About¶
Disclaimer¶
This is an independent academic research dataset. The authors are not affiliated with, endorsed by, or sponsored by Polymarket. "Polymarket" is a trademark of its respective owner; it is referenced here only to identify the source platform of the underlying public on-chain data.
Citation¶
If you use this dataset, please cite the companion paper:
@unpublished{akey2026prediction,
title = {Who Wins and Who Loses In Prediction Markets? Evidence from Polymarket},
author = {Akey, Pat and Gr{\'e}goire, Vincent and Harvie, Nicolas and Martineau, Charles},
note = {Working Paper},
year = {2026},
url = {https://papers.ssrn.com/sol3/papers.cfm?abstract_id=6443103}
}
Authors¶
- Pat Akey — ESSEC Business School, CEPR, ECGI
- Vincent Grégoire — HEC Montréal
- Nicolas Harvie — Rotman School of Management, University of Toronto
- Charles Martineau — Rotman School of Management & UTSC Management, University of Toronto
License¶
The processed data is released under CC-BY 4.0 — use, modify, and redistribute freely (including commercially); please cite the paper.

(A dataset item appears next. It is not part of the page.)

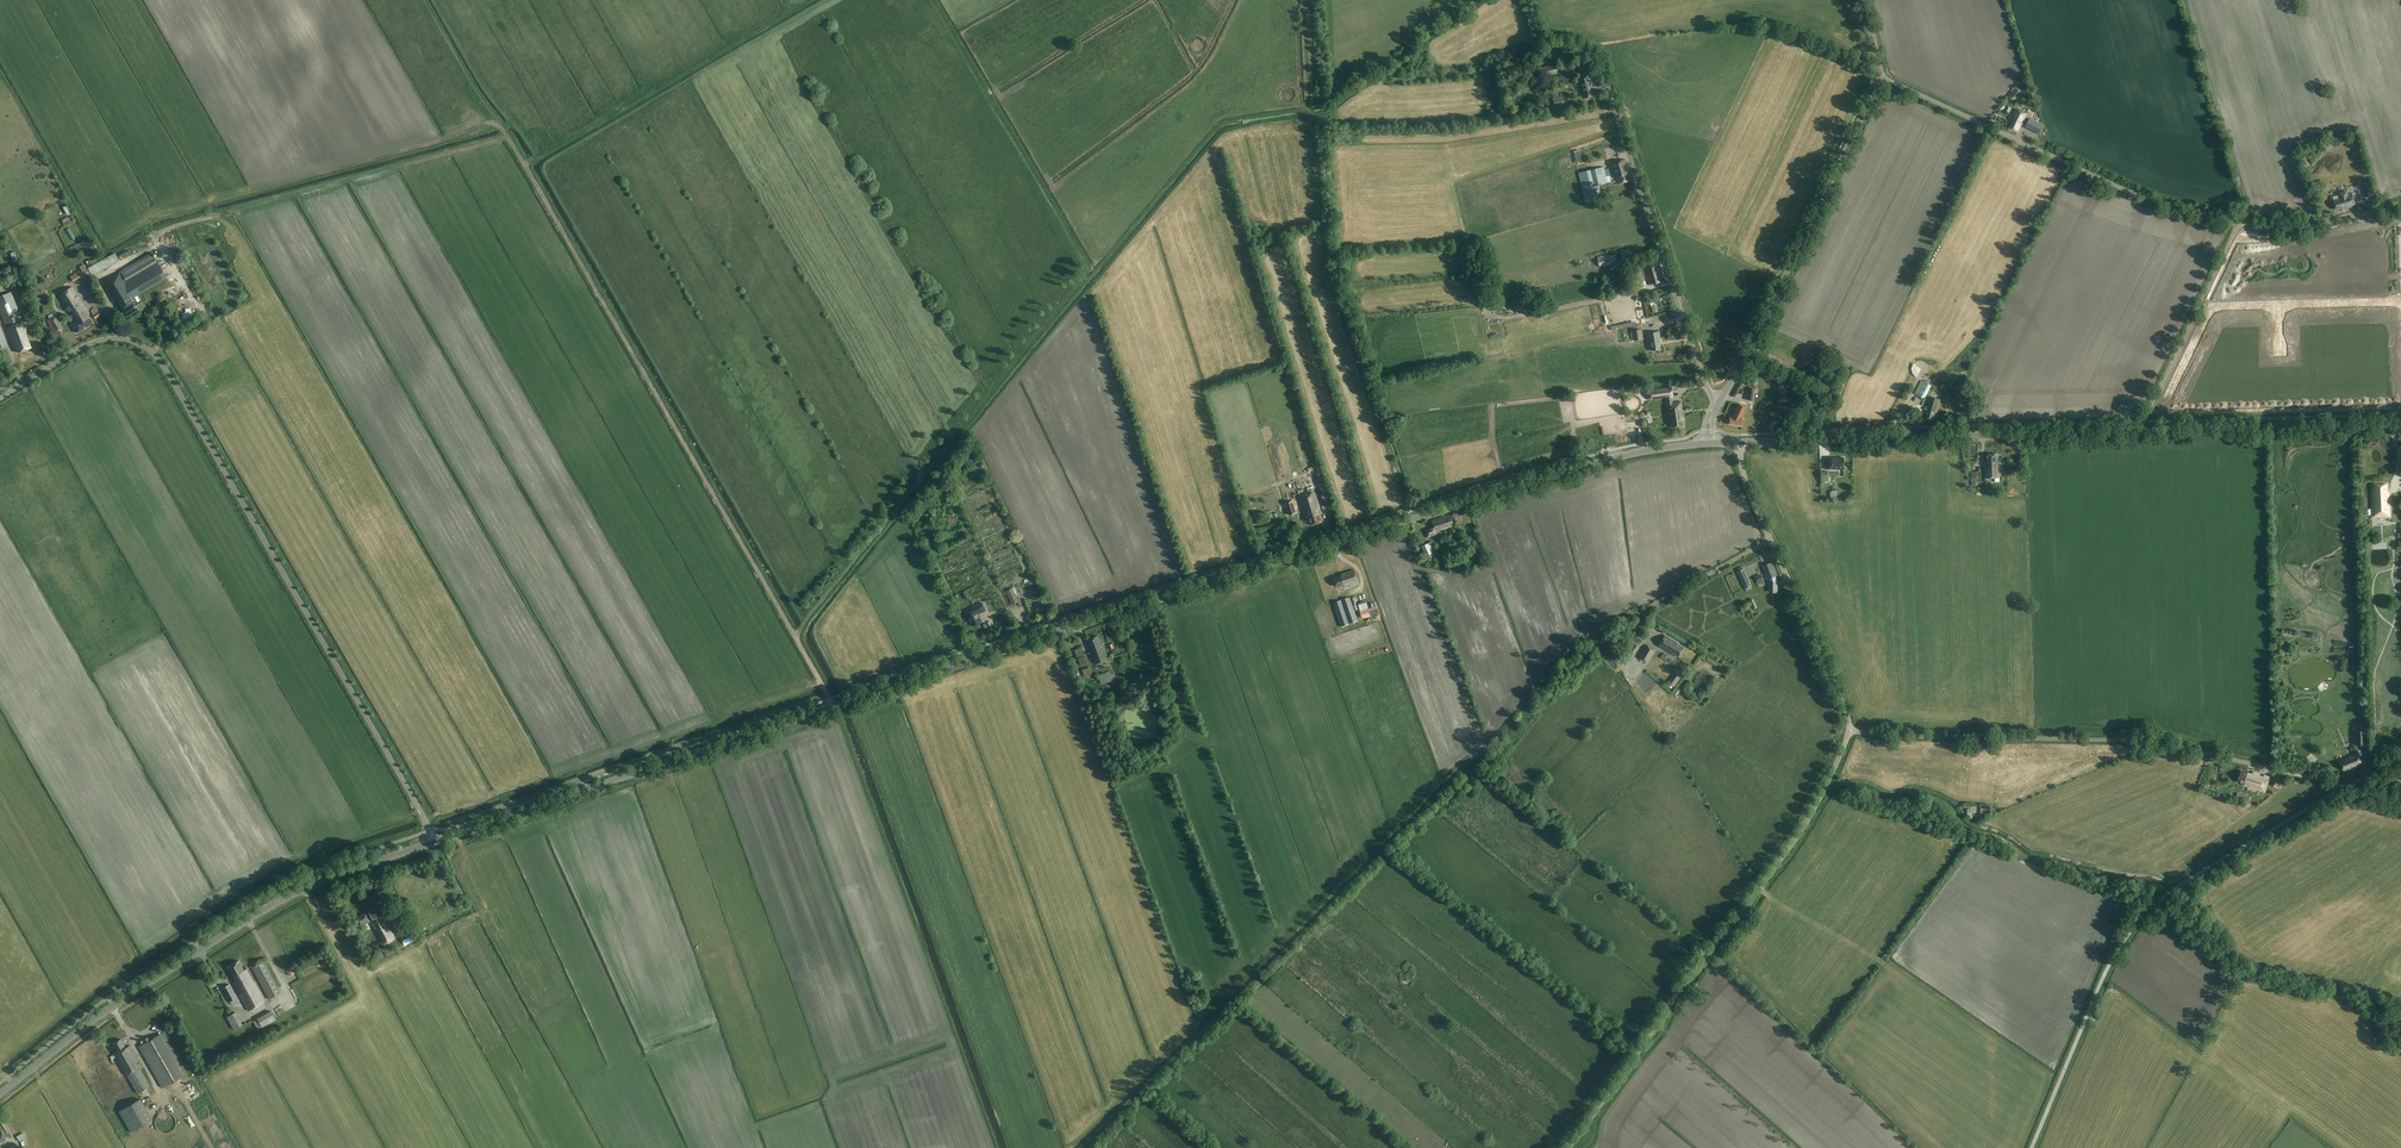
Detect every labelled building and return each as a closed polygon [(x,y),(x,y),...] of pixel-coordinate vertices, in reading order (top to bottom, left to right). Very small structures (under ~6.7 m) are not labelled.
[(1557,71),(1562,70),(1561,63),(1539,68),(1541,77),(1558,74),(1557,71)] [(1561,81),(1572,79),(1570,70),(1560,72),(1561,81)] [(1584,95),(1585,98),(1593,96),(1591,85),(1592,85),(1590,75),(1578,78),(1582,96),(1584,95)] [(2012,100),(2017,94),(2014,91),(2009,97),(2012,100)] [(1555,107),(1565,105),(1563,96),(1553,98),(1555,107)] [(2015,117),(2013,120),(2010,119),(2009,121),(2012,123),(2010,127),(2018,131),(2021,124),(2021,125),(2027,114),(2016,109),(2013,116),(2015,117)] [(2038,134),(2043,125),(2030,118),(2026,126),(2025,127),(2034,131),(2038,134)] [(1627,174),(1629,174),(1625,159),(1611,163),(1615,178),(1616,178),(1618,184),(1629,181),(1627,174)] [(1601,198),(1598,185),(1607,183),(1604,167),(1578,172),(1585,202),(1601,198)] [(2369,181),(2362,183),(2366,197),(2373,195),(2373,194),(2375,193),(2372,180),(2369,181)] [(2340,199),(2333,201),(2336,209),(2346,207),(2347,208),(2356,206),(2352,193),(2348,195),(2347,191),(2339,193),(2340,199)] [(65,204),(68,213),(73,211),(70,203),(65,204)] [(71,227),(68,229),(74,240),(77,238),(71,227)] [(92,270),(120,259),(117,253),(92,262),(89,263),(92,270)] [(138,309),(139,310),(141,311),(146,308),(145,305),(143,301),(136,306),(131,298),(134,296),(137,301),(169,282),(152,253),(120,272),(102,282),(114,302),(117,300),(126,316),(138,309)] [(1610,263),(1616,261),(1615,255),(1605,257),(1605,255),(1597,257),(1599,266),(1611,264),(1610,263)] [(1630,265),(1627,266),(1631,282),(1642,279),(1637,261),(1630,263),(1630,265)] [(1650,285),(1660,282),(1658,273),(1660,272),(1657,264),(1645,268),(1650,285)] [(89,267),(72,274),(74,280),(91,273),(89,267)] [(95,273),(98,277),(106,271),(103,268),(95,273)] [(172,287),(177,294),(182,290),(177,283),(172,287)] [(77,333),(93,323),(88,315),(90,315),(72,286),(58,295),(71,315),(75,321),(71,323),(77,333)] [(1525,296),(1543,294),(1542,287),(1531,289),(1531,287),(1524,287),(1525,296)] [(31,347),(26,336),(28,335),(11,292),(0,296),(0,312),(5,325),(6,325),(7,327),(6,328),(14,347),(15,347),(18,353),(31,347)] [(91,311),(93,314),(92,314),(95,319),(101,315),(98,311),(96,308),(91,311)] [(55,333),(63,328),(54,315),(46,320),(55,333)] [(1642,339),(1641,329),(1633,330),(1634,340),(1642,339)] [(1659,339),(1660,339),(1659,331),(1647,333),(1648,341),(1649,341),(1650,346),(1651,346),(1652,351),(1661,349),(1659,339)] [(1775,365),(1785,370),(1789,372),(1791,368),(1786,366),(1777,362),(1775,365)] [(1910,369),(1918,375),(1924,368),(1916,362),(1910,369)] [(1919,394),(1926,398),(1932,384),(1925,381),(1919,394)] [(1673,403),(1672,395),(1673,395),(1672,387),(1649,390),(1650,398),(1666,396),(1667,403),(1670,422),(1671,421),(1672,427),(1683,426),(1682,420),(1683,420),(1681,401),(1673,403)] [(1749,388),(1747,400),(1754,401),(1756,389),(1749,388)] [(1931,396),(1927,407),(1925,406),(1925,409),(1927,409),(1924,417),(1933,420),(1936,411),(1937,412),(1941,399),(1931,396)] [(1733,416),(1730,416),(1729,424),(1740,425),(1741,418),(1746,407),(1738,404),(1734,413),(1735,413),(1733,416)] [(2000,464),(2005,464),(2005,461),(1998,461),(1998,454),(1986,454),(1987,473),(1985,473),(1985,478),(2001,477),(2000,464)] [(1844,469),(1844,458),(1824,457),(1824,469),(1844,469)] [(1979,483),(1978,472),(1971,472),(1972,487),(1975,487),(1975,486),(1978,485),(1979,483)] [(2374,516),(2389,516),(2389,504),(2387,503),(2387,500),(2389,500),(2389,491),(2387,492),(2387,484),(2374,485),(2374,491),(2373,491),(2373,508),(2374,508),(2374,516)] [(1830,494),(1834,497),(1838,491),(1834,488),(1830,494)] [(1314,492),(1299,497),(1306,518),(1308,517),(1310,525),(1322,521),(1318,509),(1320,508),(1314,492)] [(1294,502),(1286,505),(1289,515),(1297,512),(1294,502)] [(1447,528),(1454,526),(1450,514),(1432,520),(1434,527),(1424,531),(1426,539),(1436,536),(1435,533),(1447,529),(1447,528)] [(1438,556),(1432,541),(1421,545),(1427,561),(1438,556)] [(1445,555),(1450,553),(1448,548),(1447,541),(1441,542),(1443,549),(1445,555)] [(1474,548),(1471,542),(1464,545),(1467,551),(1474,548)] [(1769,592),(1777,592),(1777,584),(1776,584),(1776,582),(1777,582),(1777,581),(1775,576),(1777,575),(1771,562),(1763,565),(1766,573),(1765,574),(1767,579),(1769,578),(1769,581),(1769,592)] [(1344,586),(1358,582),(1354,570),(1340,574),(1341,576),(1334,578),(1337,587),(1344,584),(1344,586)] [(1740,578),(1744,588),(1750,586),(1746,576),(1740,578)] [(1006,591),(1012,604),(1019,601),(1013,588),(1006,591)] [(1038,597),(1039,599),(1030,603),(1033,610),(1047,603),(1043,595),(1038,597)] [(1358,621),(1354,610),(1359,609),(1360,612),(1362,618),(1364,617),(1378,613),(1376,606),(1368,608),(1365,601),(1357,604),(1354,597),(1350,598),(1353,605),(1352,605),(1349,597),(1332,603),(1340,627),(1358,621)] [(978,614),(986,610),(982,603),(972,608),(973,611),(967,613),(973,626),(982,622),(978,614)] [(1677,643),(1678,643),(1665,635),(1659,646),(1678,657),(1684,647),(1677,643)] [(1095,663),(1108,658),(1102,643),(1100,644),(1098,636),(1088,639),(1092,651),(1091,652),(1095,663)] [(1633,655),(1640,644),(1631,639),(1628,644),(1631,646),(1627,651),(1633,655)] [(1075,646),(1078,655),(1086,652),(1083,644),(1075,646)] [(1647,663),(1655,649),(1646,644),(1639,658),(1647,663)] [(1629,653),(1625,659),(1630,662),(1633,656),(1629,653)] [(1085,656),(1079,659),(1081,666),(1088,664),(1085,656)] [(1119,663),(1113,665),(1118,676),(1124,673),(1119,663)] [(1089,664),(1082,667),(1086,675),(1093,673),(1089,664)] [(1110,671),(1099,675),(1101,681),(1112,677),(1110,671)] [(1668,685),(1673,689),(1683,675),(1678,671),(1668,685)] [(1647,675),(1638,683),(1648,693),(1656,685),(1647,675)] [(2323,694),(2331,688),(2327,684),(2320,690),(2323,694)] [(2367,745),(2366,730),(2354,730),(2354,745),(2367,745)] [(2351,768),(2362,764),(2357,753),(2345,758),(2345,760),(2340,762),(2343,770),(2351,767),(2351,768)] [(2314,756),(2310,760),(2315,765),(2319,761),(2314,756)] [(2265,792),(2270,777),(2264,775),(2264,777),(2259,775),(2260,774),(2253,772),(2253,773),(2248,772),(2241,770),(2238,782),(2242,783),(2242,785),(2265,792)] [(2272,784),(2277,788),(2278,788),(2284,780),(2277,777),(2272,784)] [(2237,797),(2240,797),(2239,799),(2246,801),(2246,799),(2250,800),(2250,796),(2238,792),(2237,797)] [(387,946),(394,942),(391,937),(394,936),(386,922),(385,923),(383,920),(385,919),(378,905),(367,911),(371,919),(370,920),(382,943),(384,942),(387,946)] [(361,926),(370,922),(365,913),(357,917),(361,926)] [(248,1011),(264,1002),(246,969),(244,970),(239,961),(228,967),(235,980),(233,981),(248,1011)] [(269,999),(281,993),(264,961),(252,967),(269,999)] [(292,964),(284,968),(289,976),(296,972),(292,964)] [(234,1005),(239,1002),(230,984),(223,988),(230,1001),(234,1005)] [(283,1005),(277,1008),(280,1014),(286,1010),(283,1005)] [(234,1029),(242,1025),(235,1012),(227,1017),(234,1029)] [(258,1029),(261,1027),(257,1019),(253,1021),(258,1029)] [(162,1088),(187,1074),(163,1032),(139,1046),(162,1088)] [(138,1093),(148,1088),(149,1089),(151,1088),(140,1068),(142,1066),(140,1063),(138,1063),(136,1060),(137,1059),(130,1045),(126,1048),(121,1039),(117,1041),(116,1041),(115,1042),(115,1043),(113,1043),(118,1052),(114,1054),(126,1075),(127,1075),(138,1093)] [(192,1098),(201,1095),(200,1091),(198,1092),(196,1085),(191,1086),(190,1083),(187,1084),(192,1098)] [(140,1099),(119,1111),(131,1132),(152,1119),(140,1099)] [(20,1141),(26,1137),(23,1132),(17,1136),(20,1141)]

Scope. CC-BY 4.0 covers the authors' contribution: cleaning, end-user reconciliation, category classification, computed PnL, behavioral feature engineering, OHLCV aggregation, and the layout of the parquet files in this release.
It does not cover fields that originate from the Polymarket API — market question text, descriptions, slugs, raw platform tags, and lifecycle timestamps. Those fields are included for convenience and reproducibility but remain subject to Polymarket's terms of use. If you plan to redistribute those fields (e.g., re-publish a derivative dataset), consult Polymarket's terms directly.

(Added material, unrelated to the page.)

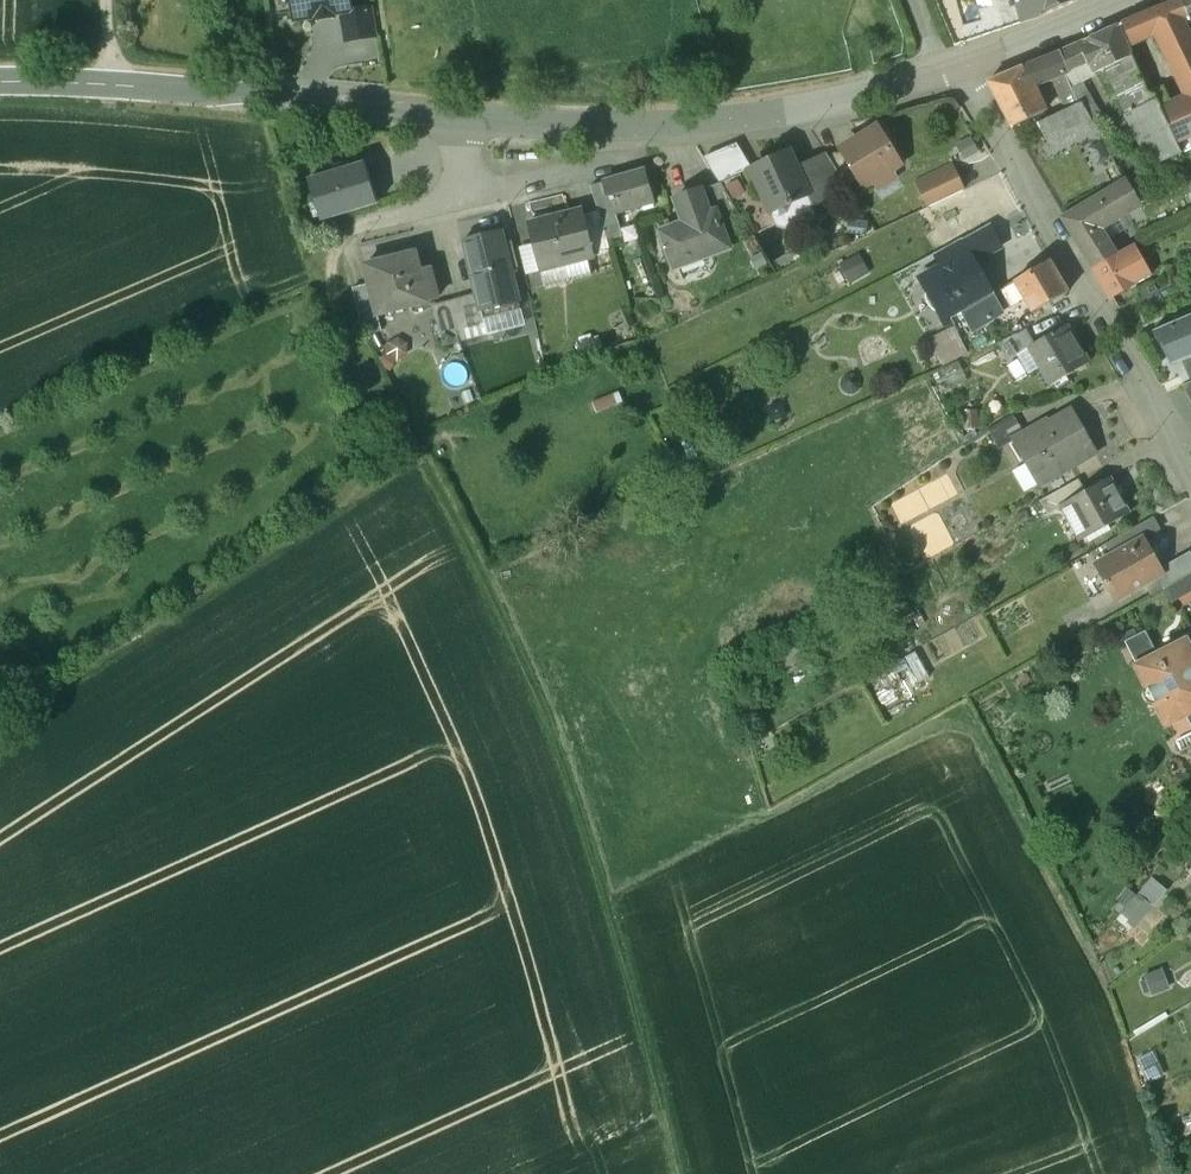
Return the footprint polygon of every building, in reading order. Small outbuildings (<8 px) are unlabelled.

No warranty. As CC-BY 4.0 §5 states, this dataset is provided "AS IS" without warranty of any kind, express or implied.
Source code¶
The processing pipeline that produced this dataset is maintained in a private research repository. Researchers needing access for reproducibility purposes can contact the authors via the Discussions tab on the dataset page or by email.

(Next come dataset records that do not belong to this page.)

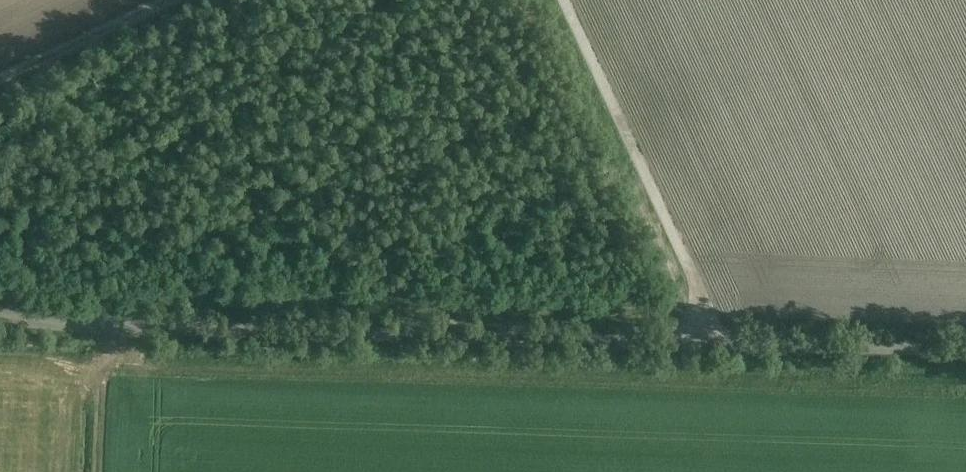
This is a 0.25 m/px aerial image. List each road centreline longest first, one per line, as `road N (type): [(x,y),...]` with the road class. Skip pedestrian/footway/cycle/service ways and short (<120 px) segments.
road 1 (unclassified): [(0,314),(75,326),(965,354)]
road 2 (track): [(564,0),(716,346)]
road 3 (track): [(0,91),(188,0)]

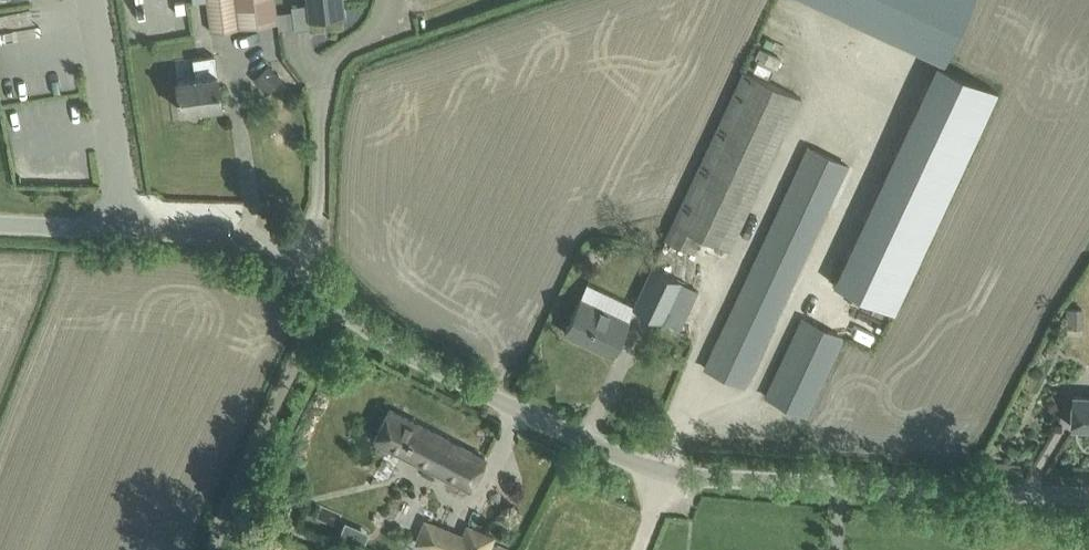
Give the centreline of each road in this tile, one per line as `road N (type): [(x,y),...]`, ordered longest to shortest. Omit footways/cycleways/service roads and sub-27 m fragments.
road 1 (unclassified): [(1088,498),(671,466),(548,425),(464,382),(254,252),(136,225),(0,221)]
road 2 (track): [(326,300),(227,505),(215,549)]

The full column-level schema for every subset in this release is documented in the Datasets section of this site — those pages are the canonical data dictionary.
Reporting issues¶
Please open a thread in the Discussions tab on the dataset page.
Acknowledgments¶
This research was undertaken, in part, thanks to funding from the Canada Research Chairs Program and from the Social Sciences and Humanities Research Council, Rotman FinHub, and the Ontario Securities Commission.
Changelog¶
v1.2 (2026-06-14)¶
Removed 16 maker/taker terminal-PnL columns (pnl_maker_total,
pnl_taker_total, and their per-category siblings) from
user_pnl_summary. These had shipped undocumented in v1.1, and the
per-category role columns did not recombine to the base per-category
totals for users who acted as both maker and taker (≈17.5% of users), so
they have been withdrawn. The five documented variants, their per-category
breakdowns, and the portfolio_value / usdc_balance decomposition are
unchanged, and no other table is affected. A user's maker-vs-taker
activity remains fully recoverable from the trades table (each row
carries maker_address and taker_address) — see
Recipes.
v1.1 (2026-06-01)¶
Corrected PnL panels and per-category breakdowns. Every PnL-related table
(pnl_daily, the three pnl_daily_* variants, pnl_category_daily and
its three variants, pnl_change_daily, pnl_change_monthly, and
user_pnl_summary) was rebuilt from corrected position snapshots. Sample
period and the other panels (markets, events, predictions, trades,
user_features, ohlcv_*) are unchanged from v1.0.
What changed and why:
-
Phantom-settlement bug fixed. A zero-position row was being dropped before settlement logic ran, which caused round-trip trades on already-resolved markets (buy + sell back within the same day) to produce a ghost USDC settlement for a position the user no longer held. The fix moves the zero-row filter to after settlement decisions. Effect on
pnl_daily(base): aggregate user-population terminal PnL moved from $114,798 to exactly $0 (zero-sum restored); the median user's terminal PnL moved by $0.0007; top-5 winners' PnL is bit-identical to 6 decimals. -
Analysis variants now filter at the market level. The
pnl_daily_resolved,pnl_daily_no_fee,pnl_daily_resolved_no_feevariants (and theirpnl_category_daily_*counterparts) previously applied the variant predicate only at PnL aggregation time, which produced asymmetric USDC leakage of $1–5 B per variant. The variants are now built from positions that exclude trades on markets outside the variant's subset, so each variant is structurally zero-sum within its subset (modulo platform-collected fees and non-user counterparties). Effect: each variant's aggregate terminal PnL moved by +$1 B to +$4.7 B, from large negative leakage totals down to ≈ $0. -
Sample composition. A small number of users (≤ 0.05 % of the 2.48 M user base) drop in or out of the panel depending on which variant subset they touch. For the variants, user counts drop by 54 k–127 k as users who only traded outside the variant's market subset now correctly disappear from the panel.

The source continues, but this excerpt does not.